- **YOUR OBJECTIVE**:
Quote the records below word for word, please, from the very first line through the one that contains "thumb mcp: (1152, 1181)", and nothing beyond it.

----- MATERIAL PROVIDED

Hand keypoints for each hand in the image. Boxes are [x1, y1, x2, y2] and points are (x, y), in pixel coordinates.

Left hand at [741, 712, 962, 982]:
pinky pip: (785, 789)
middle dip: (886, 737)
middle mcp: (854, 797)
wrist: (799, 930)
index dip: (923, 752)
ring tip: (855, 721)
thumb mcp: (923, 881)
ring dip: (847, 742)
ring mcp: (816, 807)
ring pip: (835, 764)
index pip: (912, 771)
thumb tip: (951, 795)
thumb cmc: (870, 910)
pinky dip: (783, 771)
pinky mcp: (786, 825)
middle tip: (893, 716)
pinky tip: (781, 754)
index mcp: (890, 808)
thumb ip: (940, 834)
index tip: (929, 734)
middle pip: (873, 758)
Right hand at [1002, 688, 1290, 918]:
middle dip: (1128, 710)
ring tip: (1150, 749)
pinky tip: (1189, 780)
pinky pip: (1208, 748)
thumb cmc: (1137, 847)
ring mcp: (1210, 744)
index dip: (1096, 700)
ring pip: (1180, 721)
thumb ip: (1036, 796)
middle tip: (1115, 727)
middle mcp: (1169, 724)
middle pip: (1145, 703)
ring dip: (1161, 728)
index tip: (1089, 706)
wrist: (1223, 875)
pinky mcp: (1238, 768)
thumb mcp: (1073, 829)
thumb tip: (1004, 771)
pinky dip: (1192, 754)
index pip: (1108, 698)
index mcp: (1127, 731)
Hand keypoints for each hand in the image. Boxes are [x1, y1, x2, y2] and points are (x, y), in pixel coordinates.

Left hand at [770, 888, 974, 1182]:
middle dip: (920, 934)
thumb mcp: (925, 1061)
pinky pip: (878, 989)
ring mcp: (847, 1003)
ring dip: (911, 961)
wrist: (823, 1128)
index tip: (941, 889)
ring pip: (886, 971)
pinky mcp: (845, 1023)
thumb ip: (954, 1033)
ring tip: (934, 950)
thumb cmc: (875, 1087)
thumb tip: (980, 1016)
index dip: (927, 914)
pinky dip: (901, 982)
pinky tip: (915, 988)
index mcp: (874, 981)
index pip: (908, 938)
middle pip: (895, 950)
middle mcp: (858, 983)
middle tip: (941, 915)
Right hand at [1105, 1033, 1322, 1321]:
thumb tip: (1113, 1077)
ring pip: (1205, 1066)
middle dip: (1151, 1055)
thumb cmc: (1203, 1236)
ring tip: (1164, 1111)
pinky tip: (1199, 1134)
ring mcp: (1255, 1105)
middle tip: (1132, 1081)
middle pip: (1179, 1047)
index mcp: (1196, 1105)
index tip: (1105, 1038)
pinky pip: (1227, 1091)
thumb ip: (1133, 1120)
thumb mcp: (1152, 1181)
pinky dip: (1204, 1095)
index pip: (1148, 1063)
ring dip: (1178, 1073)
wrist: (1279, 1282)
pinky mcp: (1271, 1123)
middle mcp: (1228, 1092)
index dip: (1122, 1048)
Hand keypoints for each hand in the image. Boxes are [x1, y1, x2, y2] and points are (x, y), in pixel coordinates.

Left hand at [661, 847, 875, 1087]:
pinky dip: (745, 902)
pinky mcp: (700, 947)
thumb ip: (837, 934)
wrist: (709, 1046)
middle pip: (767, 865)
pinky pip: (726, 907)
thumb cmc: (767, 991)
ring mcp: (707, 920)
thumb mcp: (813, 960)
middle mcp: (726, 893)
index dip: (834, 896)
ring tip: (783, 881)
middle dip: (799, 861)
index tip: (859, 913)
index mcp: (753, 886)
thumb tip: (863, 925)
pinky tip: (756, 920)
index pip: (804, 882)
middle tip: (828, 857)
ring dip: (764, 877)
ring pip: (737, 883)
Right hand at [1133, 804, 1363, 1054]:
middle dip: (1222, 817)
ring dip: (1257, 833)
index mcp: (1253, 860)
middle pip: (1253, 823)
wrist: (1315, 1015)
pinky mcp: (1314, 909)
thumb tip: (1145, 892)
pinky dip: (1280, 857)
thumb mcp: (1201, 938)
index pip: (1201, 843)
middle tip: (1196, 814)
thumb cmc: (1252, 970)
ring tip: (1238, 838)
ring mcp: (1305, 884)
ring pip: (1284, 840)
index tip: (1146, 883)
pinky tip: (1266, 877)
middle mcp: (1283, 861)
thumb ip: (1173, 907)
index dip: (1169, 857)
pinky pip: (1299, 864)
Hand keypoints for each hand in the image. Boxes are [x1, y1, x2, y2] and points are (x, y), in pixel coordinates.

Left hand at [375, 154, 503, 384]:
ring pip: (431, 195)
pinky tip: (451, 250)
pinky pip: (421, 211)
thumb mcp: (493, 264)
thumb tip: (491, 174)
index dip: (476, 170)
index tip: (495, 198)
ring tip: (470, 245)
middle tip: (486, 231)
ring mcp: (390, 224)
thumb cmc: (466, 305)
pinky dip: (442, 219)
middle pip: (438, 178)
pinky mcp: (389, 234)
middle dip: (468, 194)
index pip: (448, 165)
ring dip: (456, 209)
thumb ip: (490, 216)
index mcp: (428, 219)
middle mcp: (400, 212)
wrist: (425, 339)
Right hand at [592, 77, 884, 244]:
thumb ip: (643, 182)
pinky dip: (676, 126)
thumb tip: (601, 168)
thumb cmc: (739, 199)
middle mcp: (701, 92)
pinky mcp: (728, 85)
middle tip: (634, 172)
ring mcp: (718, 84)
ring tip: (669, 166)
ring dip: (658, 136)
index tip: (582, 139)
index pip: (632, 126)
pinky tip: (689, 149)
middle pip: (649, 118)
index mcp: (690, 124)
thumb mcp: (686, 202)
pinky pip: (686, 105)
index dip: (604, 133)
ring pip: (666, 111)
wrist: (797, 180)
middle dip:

----------

- **TASK ANSWER**:
Hand keypoints for each hand in the image. Boxes are [x1, y1, x2, y2] and points are (x, y), in pixel coordinates.

Left hand at [741, 712, 962, 982]:
pinky pip: (785, 789)
middle dip: (886, 737)
middle mcp: (854, 797)
wrist: (799, 930)
index dip: (923, 752)
ring tip: (855, 721)
thumb mcp: (923, 881)
ring dip: (847, 742)
ring mcp: (816, 807)
ring pip: (835, 764)
index pip: (912, 771)
thumb tip: (951, 795)
thumb cmc: (870, 910)
pinky dip: (783, 771)
pinky mcp: (786, 825)
middle tip: (893, 716)
pinky tip: (781, 754)
index mcp: (890, 808)
thumb ip: (940, 834)
index tip: (929, 734)
middle pip: (873, 758)
Right hand at [1002, 688, 1290, 918]:
middle dip: (1128, 710)
ring tip: (1150, 749)
pinky tip: (1189, 780)
pinky pip: (1208, 748)
thumb cmc: (1137, 847)
ring mcp: (1210, 744)
index dip: (1096, 700)
ring pip: (1180, 721)
thumb ip: (1036, 796)
middle tip: (1115, 727)
middle mcp: (1169, 724)
middle pip: (1145, 703)
ring dip: (1161, 728)
index tip: (1089, 706)
wrist: (1223, 875)
pinky mcp: (1238, 768)
thumb mcp: (1073, 829)
thumb tip: (1004, 771)
pinky dip: (1192, 754)
index pip: (1108, 698)
index mcp: (1127, 731)
Hand keypoints for each hand in the image. Boxes are [x1, y1, x2, y2] and points are (x, y), in pixel coordinates.

Left hand at [770, 888, 974, 1182]:
middle dip: (920, 934)
thumb mcp: (925, 1061)
pinky pip: (878, 989)
ring mcp: (847, 1003)
ring dip: (911, 961)
wrist: (823, 1128)
index tip: (941, 889)
ring pip: (886, 971)
pinky mcp: (845, 1023)
thumb ip: (954, 1033)
ring tip: (934, 950)
thumb cmc: (875, 1087)
thumb tip: (980, 1016)
index dip: (927, 914)
pinky dip: (901, 982)
pinky tip: (915, 988)
index mcp: (874, 981)
index pip: (908, 938)
middle pip: (895, 950)
middle mcp: (858, 983)
middle tip: (941, 915)
Right hand at [1105, 1033, 1322, 1321]:
thumb tip: (1113, 1077)
ring pip: (1205, 1066)
middle dip: (1151, 1055)
thumb cmc: (1203, 1236)
ring tip: (1164, 1111)
pinky tip: (1199, 1134)
ring mcp: (1255, 1105)
middle tip: (1132, 1081)
middle pip: (1179, 1047)
index mcp: (1196, 1105)
index tip: (1105, 1038)
pinky pip: (1227, 1091)
thumb ip: (1133, 1120)
thumb mcp: (1152, 1181)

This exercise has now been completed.